Şantajla devletten bile para aldılar

1987 yılında Libya`da Tici Nalut bölgesinde Te-Fa adlı kuruluş tarafından inşaa edilen askeri konut ihalesi, şirketin zora girmesi nedeniyle yarım kaldı. Uzanlar`a ait Yapı ve Ticaret adlı inşaat şirketi, iki ülke arasındaki anlaşmaları çiğneyip projeyi üstlendi. Hemen proje için 11.6 milyon dolar teminat mektubu veren Emlakbank, Vakıfbank ve Töbank`a şantaj yapmaya başladılar. Uzanlar, ‘‘Biz bu projeyi tamamlamazsak, teminat mektuplarınız paraya çevrilecek. Siz bize 9.8 milyon dolar ödeyin, projeyi tamamlayalım’’ dediler. 17 Temmuz 1990`da dönemin bakanlarından Işın Çelebi`nin odasında üç kamu bankası ile Uzanlar arasında bir protokol imzalandı. 9.8 milyon dolar Uzanlar`ın İsviçre`de UBS bankasındaki A/G 691.332.60 N numaralı hesabına aktarıldı.

Uzanlar kime ne için şantaj yaptı?

Ali İhsan Karacan (SPK eski Başkanı): Çukurova Elektrik ve Kepez`de inceleme başlattığı için peşinde bir yıl Star kamerası dolaştı.

Muhsin Mengütürk (SPK eski Başkanı): Çukurova Elektrik ve Kepez`de soruşturma yaptığı sırada, ‘‘Cesur Yürek’’ diye tanımladı. Star Gazetesi, ‘‘Gerçek Cesur Yürek 35 yaşında öldü’’ diye yazdı.

Sütaş: Star Gazetesi önce reklamcı Yiğit Şardan`a şantaj yaptı, ardından Sütaş`ı ‘‘dışkı’’yla karalamaya çalıştı.

Saatchi And Saatchi (Yiğit Şardan): Sütaş`ın reklamlarını Star`a yönlendirmediği için gazeteden, ‘‘İpini çekeriz’’ tehdidi aldı.

Sabancı Grubu: Çukurova Elektrik hisselerine talip olmayı düşündü. Star ekranlarından şantajla karşılaşınca, bu işten vazgeçti.

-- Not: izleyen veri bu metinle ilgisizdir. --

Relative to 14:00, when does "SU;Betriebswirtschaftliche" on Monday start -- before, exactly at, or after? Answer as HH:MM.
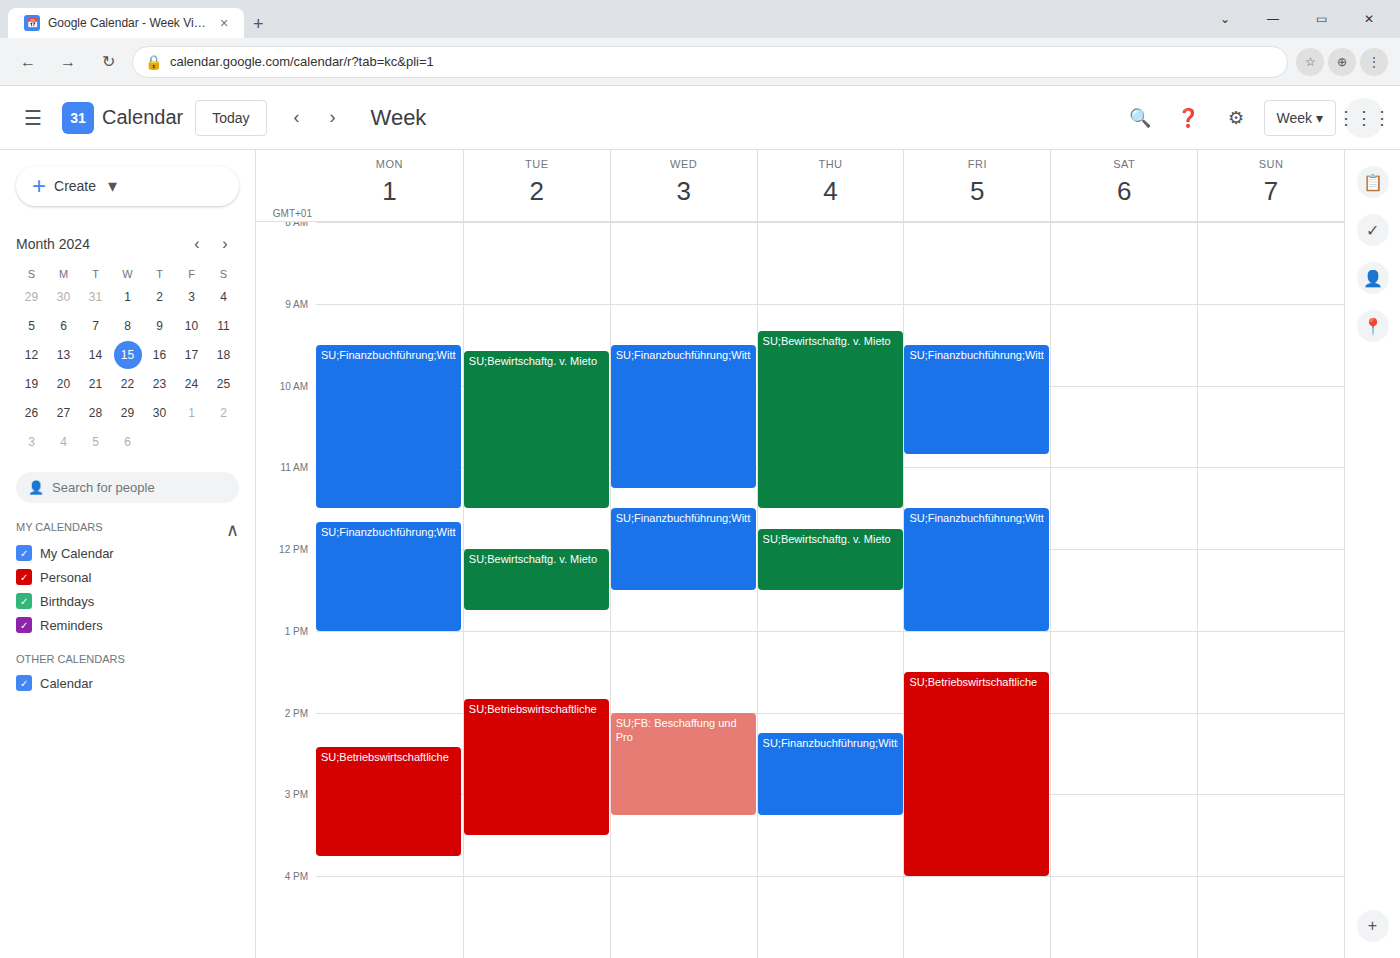
14:25 -- after 14:00, 25 minutes below the 14:00 line.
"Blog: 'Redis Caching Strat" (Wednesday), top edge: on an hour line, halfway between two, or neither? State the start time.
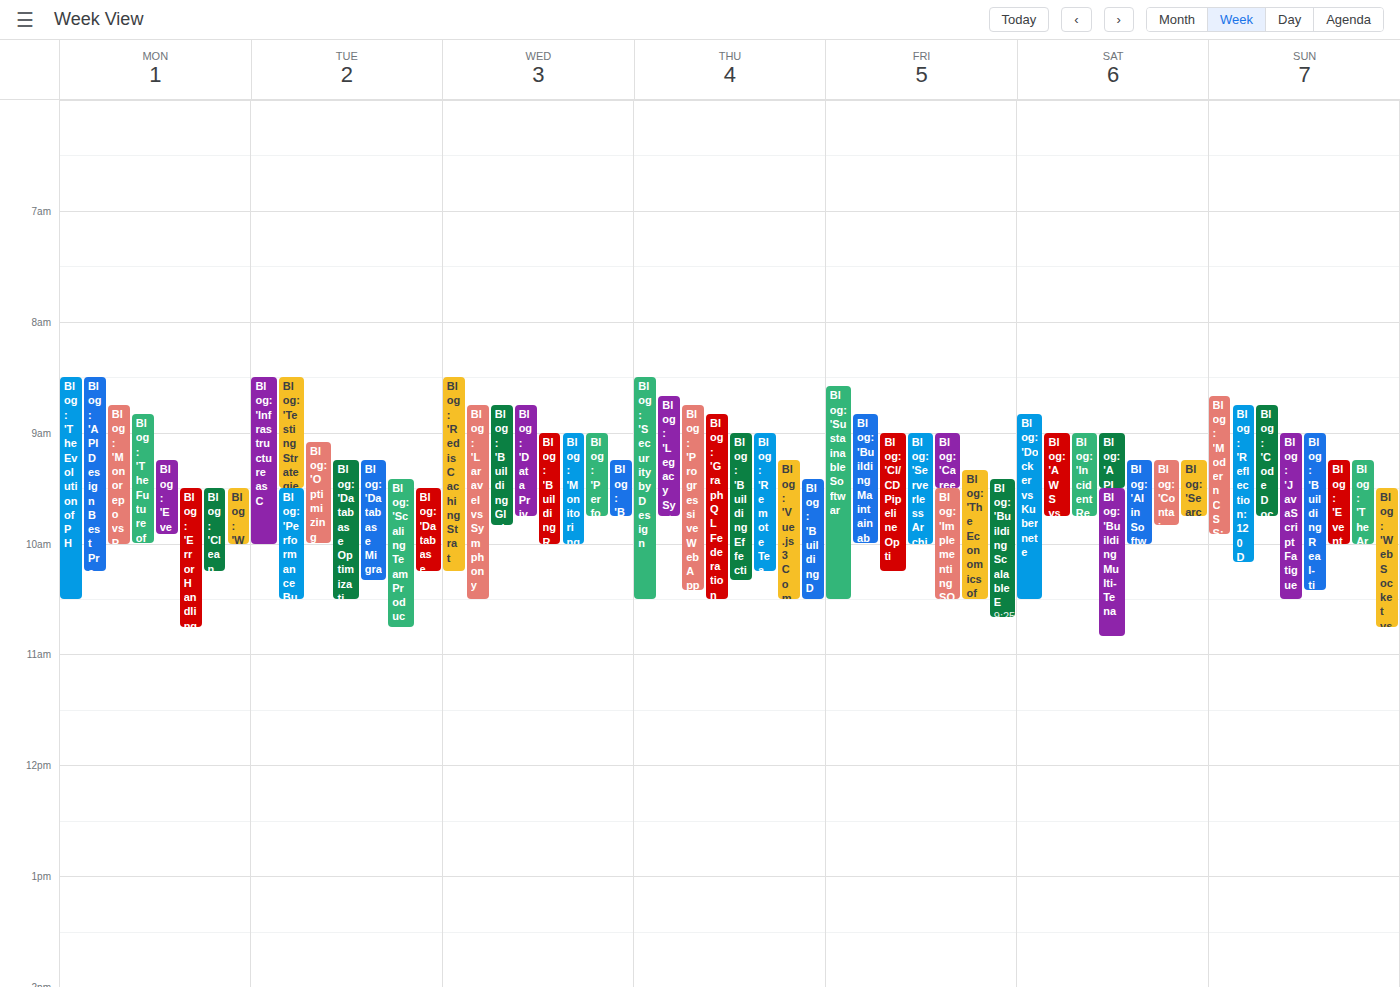
8:30 AM -- halfway between the 8 AM and 9 AM lines.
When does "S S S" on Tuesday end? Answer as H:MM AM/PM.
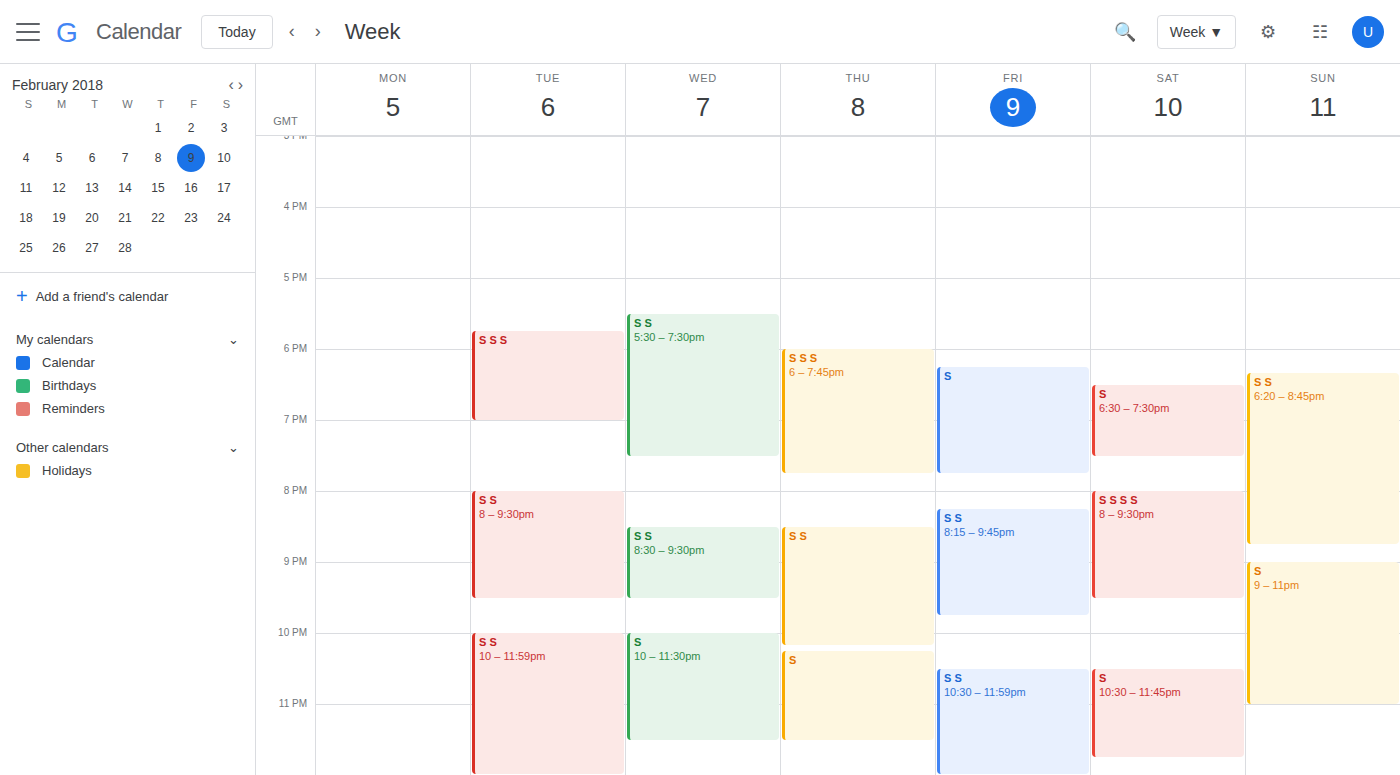
7:00 PM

Belgeli vergi kaçakçısı Uzanlar

Uzanlar`ın, ithal ettikleri Seat Ibiza marka otomobillerin gümrük vergisini devletten kaçırmak için çifte faturayla sahtekarlık yaptıkları da ortaya çıkmıştı. Uzanlar`a ait Süper Oto adlı şirketin, İspanya`daki Seat firmasına bir şekilde iki farklı fatura kestirdiği belirlendi. Otomobiller Türkiye`ye sokulurken, gümrüğe bu faturaların düşük fiyatlı olanları bildiriliyor, böylece büyük miktarda gümrük vergisi kaçırılmış oluyordu. O tarihlerde yapılan hesaplama, Uzan Ailesi`nin bu yöntemle kaçırdığı vergi miktarının 3.3 milyon mark düzeyinde olduğunu ortaya koyuyordu.

Milli futbol takımının parasını gasp ettiler

Hiçbir şeye ödeme yapmamayı alışkanlık haline getiren Uzan Ailesi`nin mağdurları arasında Türk Milli Futbol Takımı ible bulunuyor. 1994 Dünya Kupası grup eleme maçlarının yayınını yapan Uzanlar`a ait Star televizyonu, yasalara göre Futbol Federasyonu`na ödemeleri gereken parayı da ödememişlerdi. Bunun üzerine, Federasyon icra takibine başlayınca, Uzanlar klasik silahları olan şantaı devreye sokarak ellerindeki yayın kuruluşlarında dönemin Federasyon Başkanı Şenes Erzik için karalama kampanyası başlatmışlardı.